Selected excerpt:
^^^^^^^^
Cylinder-piston means 110 is reciprocated in cylindrical cavity 113 as by connecting rod 154 and crank 152 by rotation of crankshaft 148 mounted for rotation on frame 112 by means well known in the art.

Vents 136 located substantially in a circumferential ring near the open end of barrel 118 provide means for air to flow into the enclosed space substantially enclosed by end element 114, barrel 118, and piston 128. At the reciprocative position where the top of piston 128 passes to the top of vent 136, the vents are closed and determine a closs-off volume V_c = Ah_c where A is the cross-sectional area of barrel 218 and h_c is the equivalent open length of the air spring. Slots 138 in the wall of cylindrical cavity 113 provide means for air to pass into and out of the otherwise enclosed space to compensate for leakage past the piston during upward compressive motion of piston 128.

FIG. 7 illustrates an alternate embodiment of a single acting air spring comprising a vented barrel 218 with vents 236 near the lower end thereof. Driver piston 214 serves both as an end element for closing off the upper end of barrel 218 and as means for inducing reciprocation in ram piston 228 which serves the same purpose as piston 128 in FIG. 6 except piston 228 serves as ram means to impact directly against impact tool means 262 without a shaft for making contact at impact as for shaft 130 of FIG. 6. It is evident that for either of the embodiments of FIGS. 6 and 7 piston 128 or piston 228 can impact directly against the impact tool as in FIG. 7 or the impact can be through the medium of a shaft with bushing guide support therefor as in FIG. 6. Connecting rod 154 of FIG. 7, as for connecting rod 154 of FIG. 6, reciprocates piston 214 thereby periodically varying the pressure of the air enclosed in the variable enclosed space enclosed by barrel 218, driver piston 214 and ram piston 228. With ram piston 228 at the air close-off position as described hereinbefore and drive piston 214 at its mid excursion position a close-off volume, V_c = Ah_c, is determined, A and h_c being defined as hereinbefore.

FIG. 8 illustrates an alternate embodiment of a single acting air spring comprising vented cylinder 318 with a circumferential ring of vents near the upper end and with an end element 316 secured to and closing off the lower end thereof. End element 316 is thicker (e.g. than end element 14 of FIG. 1) and of high strength material to serve also as ram. It is evident that a coaxially positioned shaft could be positioned on end element 316 to serve as ram as shown in FIG. 6. Cylinder 318 is fitted for reciprocation along a path collinear with its axis in matching cavity 313 formed in frame 312. Slots 338 in the wall of frame 312 provide space for air to flow into and out of vents 336 at all positions of reciprocation of cylinder 318 during operation.
^^^^^^^^
Supplied data:
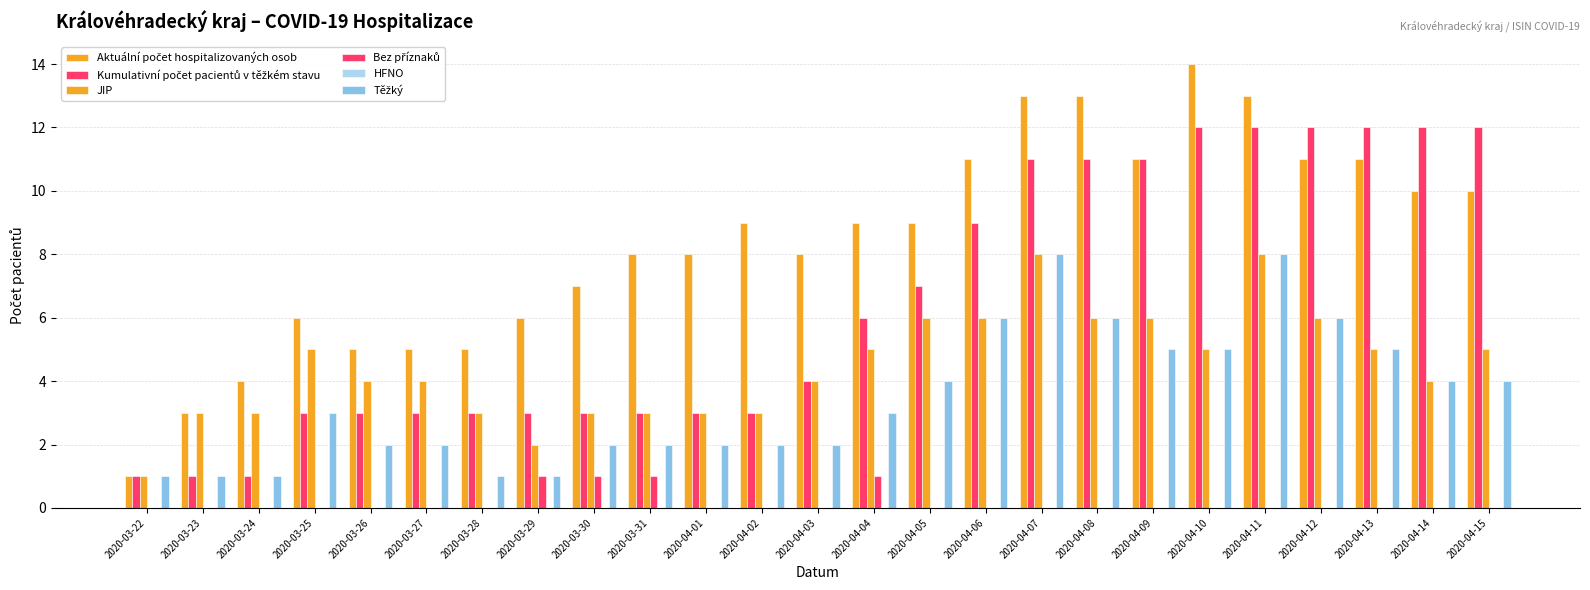

Which series has the widest spread of values?

Aktuální počet hospitalizovaných osob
^^^^^^^^
In the air spring excerpt, condense the paragraph beginning "FIG. 8 illustrates an alternate embodiment" into a short bulleted list that keeps its main facts.

- FIG. 8 shows another single acting air spring: vented cylinder 318 has a circumferential ring of vents near its upper end, and end element 316 is secured to its lower end and closes it off.
- End element 316 is thicker and made of high-strength material, so it also serves as the ram. A coaxial shaft could instead be placed on it to act as the ram, as in FIG. 6.
- Cylinder 318 reciprocates along its axis in matching cavity 313, formed in frame 312.
- Slots 338 in the wall of frame 312 let air flow into and out of vents 336 at every position of the cylinder's reciprocation.